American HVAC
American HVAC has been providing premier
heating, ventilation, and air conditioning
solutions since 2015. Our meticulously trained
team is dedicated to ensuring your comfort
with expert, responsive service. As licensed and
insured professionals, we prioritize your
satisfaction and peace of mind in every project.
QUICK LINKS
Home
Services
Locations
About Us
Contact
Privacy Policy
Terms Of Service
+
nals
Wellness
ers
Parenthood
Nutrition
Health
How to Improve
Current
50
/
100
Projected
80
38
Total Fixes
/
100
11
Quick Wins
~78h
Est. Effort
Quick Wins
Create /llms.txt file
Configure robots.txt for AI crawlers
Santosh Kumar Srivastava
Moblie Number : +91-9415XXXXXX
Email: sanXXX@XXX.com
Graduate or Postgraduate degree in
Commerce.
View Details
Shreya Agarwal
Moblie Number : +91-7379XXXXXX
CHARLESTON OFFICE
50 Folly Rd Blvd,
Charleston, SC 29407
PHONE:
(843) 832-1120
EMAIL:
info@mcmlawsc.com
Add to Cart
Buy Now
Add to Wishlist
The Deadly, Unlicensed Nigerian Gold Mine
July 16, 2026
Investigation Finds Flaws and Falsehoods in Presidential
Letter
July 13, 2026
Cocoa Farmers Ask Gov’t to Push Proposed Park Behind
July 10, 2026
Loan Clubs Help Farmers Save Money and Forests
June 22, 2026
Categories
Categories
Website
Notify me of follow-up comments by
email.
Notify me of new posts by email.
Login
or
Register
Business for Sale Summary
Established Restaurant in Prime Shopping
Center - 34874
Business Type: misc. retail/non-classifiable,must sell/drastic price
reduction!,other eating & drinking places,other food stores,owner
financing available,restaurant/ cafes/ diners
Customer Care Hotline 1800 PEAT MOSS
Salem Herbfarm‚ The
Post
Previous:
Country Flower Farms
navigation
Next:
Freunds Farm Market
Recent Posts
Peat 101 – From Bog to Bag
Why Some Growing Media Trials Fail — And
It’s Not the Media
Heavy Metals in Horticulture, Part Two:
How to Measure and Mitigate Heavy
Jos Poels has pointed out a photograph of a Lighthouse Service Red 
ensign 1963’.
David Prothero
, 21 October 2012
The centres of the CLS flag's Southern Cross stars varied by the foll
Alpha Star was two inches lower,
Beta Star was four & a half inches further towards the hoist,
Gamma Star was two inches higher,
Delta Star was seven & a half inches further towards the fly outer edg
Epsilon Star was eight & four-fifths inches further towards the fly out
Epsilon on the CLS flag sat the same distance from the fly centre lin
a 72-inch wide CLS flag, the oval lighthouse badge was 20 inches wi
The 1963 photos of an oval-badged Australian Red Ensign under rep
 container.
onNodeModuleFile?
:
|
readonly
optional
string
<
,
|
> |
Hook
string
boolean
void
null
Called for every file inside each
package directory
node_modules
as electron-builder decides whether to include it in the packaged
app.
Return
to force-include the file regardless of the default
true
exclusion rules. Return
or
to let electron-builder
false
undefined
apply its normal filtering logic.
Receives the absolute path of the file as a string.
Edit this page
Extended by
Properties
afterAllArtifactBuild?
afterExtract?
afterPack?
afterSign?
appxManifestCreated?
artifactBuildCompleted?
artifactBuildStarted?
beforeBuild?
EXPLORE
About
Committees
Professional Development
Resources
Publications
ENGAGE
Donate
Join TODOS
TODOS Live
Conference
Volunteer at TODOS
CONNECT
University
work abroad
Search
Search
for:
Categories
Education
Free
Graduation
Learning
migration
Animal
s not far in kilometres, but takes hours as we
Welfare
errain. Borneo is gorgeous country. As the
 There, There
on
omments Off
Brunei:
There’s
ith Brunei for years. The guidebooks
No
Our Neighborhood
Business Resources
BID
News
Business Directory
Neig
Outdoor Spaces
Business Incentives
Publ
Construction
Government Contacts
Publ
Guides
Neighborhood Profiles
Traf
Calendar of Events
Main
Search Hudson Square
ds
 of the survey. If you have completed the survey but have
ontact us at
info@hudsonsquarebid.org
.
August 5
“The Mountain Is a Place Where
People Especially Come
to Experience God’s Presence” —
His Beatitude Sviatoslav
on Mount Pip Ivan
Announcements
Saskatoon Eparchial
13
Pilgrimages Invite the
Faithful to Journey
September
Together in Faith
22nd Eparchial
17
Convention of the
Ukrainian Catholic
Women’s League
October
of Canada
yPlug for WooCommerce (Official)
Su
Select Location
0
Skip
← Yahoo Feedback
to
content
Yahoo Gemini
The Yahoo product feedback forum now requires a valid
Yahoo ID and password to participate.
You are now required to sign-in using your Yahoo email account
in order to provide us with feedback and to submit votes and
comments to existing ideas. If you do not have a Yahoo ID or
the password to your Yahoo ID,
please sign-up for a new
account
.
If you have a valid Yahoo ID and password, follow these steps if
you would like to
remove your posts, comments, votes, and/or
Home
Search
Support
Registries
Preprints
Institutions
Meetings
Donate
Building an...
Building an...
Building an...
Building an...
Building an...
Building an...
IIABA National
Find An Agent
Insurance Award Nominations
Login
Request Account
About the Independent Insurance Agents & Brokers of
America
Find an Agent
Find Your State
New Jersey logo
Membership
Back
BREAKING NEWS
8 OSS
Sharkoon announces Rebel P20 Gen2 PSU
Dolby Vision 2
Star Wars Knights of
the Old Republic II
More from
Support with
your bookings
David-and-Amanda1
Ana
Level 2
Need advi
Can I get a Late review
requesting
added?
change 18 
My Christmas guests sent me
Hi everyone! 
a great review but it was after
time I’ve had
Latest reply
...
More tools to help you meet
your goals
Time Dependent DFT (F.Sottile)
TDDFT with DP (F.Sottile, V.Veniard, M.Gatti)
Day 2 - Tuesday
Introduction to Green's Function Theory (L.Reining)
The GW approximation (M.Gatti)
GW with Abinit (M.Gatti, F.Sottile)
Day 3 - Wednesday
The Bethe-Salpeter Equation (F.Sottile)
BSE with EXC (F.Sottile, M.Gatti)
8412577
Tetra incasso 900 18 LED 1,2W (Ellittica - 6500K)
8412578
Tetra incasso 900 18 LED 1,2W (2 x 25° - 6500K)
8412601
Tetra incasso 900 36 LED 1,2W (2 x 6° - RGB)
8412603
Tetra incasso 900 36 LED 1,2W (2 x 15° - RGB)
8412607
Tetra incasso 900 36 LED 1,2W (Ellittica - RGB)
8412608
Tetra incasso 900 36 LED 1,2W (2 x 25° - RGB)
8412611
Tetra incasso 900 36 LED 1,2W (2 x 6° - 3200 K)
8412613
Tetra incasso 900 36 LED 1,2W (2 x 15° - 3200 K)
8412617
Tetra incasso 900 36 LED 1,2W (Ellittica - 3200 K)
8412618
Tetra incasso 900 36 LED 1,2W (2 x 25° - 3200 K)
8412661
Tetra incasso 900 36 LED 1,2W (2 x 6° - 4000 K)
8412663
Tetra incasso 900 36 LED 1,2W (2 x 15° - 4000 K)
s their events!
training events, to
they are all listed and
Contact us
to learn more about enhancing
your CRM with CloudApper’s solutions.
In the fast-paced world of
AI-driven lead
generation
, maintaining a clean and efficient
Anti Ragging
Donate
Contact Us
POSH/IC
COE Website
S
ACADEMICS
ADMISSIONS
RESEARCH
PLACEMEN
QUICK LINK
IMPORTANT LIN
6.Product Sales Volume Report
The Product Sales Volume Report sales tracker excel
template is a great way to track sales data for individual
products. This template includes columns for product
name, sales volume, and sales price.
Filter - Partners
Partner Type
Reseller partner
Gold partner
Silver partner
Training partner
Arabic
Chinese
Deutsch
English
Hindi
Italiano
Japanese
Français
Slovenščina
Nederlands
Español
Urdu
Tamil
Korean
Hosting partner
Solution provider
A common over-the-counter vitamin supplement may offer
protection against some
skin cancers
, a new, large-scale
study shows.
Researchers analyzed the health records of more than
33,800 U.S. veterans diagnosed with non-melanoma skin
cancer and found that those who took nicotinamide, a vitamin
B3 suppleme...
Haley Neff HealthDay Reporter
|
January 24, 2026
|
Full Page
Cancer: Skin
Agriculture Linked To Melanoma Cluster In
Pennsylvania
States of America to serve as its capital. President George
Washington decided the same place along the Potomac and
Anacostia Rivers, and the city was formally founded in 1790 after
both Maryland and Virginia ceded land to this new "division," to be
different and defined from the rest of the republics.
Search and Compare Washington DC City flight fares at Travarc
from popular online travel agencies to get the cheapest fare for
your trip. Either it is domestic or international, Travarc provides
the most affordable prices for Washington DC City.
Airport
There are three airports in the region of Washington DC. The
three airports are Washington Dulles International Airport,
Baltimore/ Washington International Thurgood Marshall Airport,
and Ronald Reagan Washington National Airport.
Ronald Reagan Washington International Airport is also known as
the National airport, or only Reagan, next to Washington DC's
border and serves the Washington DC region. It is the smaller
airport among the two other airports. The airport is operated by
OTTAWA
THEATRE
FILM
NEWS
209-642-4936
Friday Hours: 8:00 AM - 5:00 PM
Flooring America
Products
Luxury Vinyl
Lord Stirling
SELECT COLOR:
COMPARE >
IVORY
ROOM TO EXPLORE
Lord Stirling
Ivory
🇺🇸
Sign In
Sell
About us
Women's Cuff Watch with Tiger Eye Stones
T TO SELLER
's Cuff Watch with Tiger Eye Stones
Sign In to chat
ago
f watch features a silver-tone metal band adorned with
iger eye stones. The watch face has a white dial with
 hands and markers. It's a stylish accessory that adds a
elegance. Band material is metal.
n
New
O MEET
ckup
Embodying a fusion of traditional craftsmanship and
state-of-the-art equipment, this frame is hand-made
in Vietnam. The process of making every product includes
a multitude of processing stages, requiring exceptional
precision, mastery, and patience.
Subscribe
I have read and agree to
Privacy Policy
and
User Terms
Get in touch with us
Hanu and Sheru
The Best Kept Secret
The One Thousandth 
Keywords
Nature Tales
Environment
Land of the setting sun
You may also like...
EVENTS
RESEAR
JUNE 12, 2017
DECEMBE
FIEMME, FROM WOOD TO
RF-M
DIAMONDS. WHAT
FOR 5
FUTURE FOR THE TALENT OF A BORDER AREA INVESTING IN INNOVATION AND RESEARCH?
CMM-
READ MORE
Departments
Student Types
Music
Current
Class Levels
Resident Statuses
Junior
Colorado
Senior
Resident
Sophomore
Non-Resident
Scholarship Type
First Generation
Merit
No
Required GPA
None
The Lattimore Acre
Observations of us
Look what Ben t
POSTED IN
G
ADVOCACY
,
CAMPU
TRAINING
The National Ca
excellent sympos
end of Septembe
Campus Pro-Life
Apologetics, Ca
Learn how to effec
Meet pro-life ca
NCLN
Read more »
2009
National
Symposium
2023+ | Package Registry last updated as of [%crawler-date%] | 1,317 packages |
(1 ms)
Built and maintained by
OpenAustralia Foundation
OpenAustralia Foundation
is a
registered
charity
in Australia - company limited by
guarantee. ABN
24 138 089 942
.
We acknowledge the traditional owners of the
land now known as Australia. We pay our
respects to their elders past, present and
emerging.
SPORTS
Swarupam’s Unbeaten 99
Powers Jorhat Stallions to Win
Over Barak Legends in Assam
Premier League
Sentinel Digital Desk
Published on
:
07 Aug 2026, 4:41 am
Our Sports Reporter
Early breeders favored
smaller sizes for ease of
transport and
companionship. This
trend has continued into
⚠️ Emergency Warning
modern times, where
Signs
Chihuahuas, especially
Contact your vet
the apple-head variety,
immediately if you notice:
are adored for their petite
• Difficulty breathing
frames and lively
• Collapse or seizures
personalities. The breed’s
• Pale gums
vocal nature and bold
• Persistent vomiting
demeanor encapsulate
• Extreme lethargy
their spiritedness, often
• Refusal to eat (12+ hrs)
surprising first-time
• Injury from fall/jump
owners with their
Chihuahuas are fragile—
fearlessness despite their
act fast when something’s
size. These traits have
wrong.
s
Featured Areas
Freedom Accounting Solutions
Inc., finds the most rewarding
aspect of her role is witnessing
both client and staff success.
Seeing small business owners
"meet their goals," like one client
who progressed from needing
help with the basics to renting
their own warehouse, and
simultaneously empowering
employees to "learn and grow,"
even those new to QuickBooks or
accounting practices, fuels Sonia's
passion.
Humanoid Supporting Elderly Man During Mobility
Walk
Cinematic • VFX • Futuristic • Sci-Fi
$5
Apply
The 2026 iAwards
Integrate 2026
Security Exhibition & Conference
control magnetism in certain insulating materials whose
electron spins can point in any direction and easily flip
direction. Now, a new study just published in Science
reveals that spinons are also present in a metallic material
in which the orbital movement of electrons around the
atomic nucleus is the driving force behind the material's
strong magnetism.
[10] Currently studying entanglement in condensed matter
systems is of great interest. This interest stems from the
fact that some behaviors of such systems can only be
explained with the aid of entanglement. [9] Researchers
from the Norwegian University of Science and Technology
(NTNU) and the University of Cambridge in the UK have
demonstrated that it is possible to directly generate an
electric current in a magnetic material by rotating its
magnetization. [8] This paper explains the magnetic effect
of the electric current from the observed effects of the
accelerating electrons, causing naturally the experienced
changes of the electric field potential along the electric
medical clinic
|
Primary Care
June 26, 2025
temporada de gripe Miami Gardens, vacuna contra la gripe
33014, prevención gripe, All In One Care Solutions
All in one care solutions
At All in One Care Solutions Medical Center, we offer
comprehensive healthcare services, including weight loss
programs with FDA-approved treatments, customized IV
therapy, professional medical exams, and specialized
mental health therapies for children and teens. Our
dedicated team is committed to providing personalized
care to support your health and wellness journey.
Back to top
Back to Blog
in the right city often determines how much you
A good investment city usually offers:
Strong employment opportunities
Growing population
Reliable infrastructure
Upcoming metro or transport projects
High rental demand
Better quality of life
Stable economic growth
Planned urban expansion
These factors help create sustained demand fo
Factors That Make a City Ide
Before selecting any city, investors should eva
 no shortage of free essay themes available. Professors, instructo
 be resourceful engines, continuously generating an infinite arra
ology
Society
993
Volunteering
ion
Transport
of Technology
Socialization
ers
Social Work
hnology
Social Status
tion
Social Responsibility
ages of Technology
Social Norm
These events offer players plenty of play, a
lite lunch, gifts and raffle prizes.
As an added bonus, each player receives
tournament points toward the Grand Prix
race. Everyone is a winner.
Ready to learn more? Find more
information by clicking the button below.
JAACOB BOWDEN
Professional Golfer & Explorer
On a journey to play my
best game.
────────────────────────────────────────
__WHAT THE EXERCISE ASKS__
Among the lines above, return those that hold the word "Technology".

__WRITTEN RESPONSE__
from the Norwegian University of Science and Technology
of Technology
ages of Technology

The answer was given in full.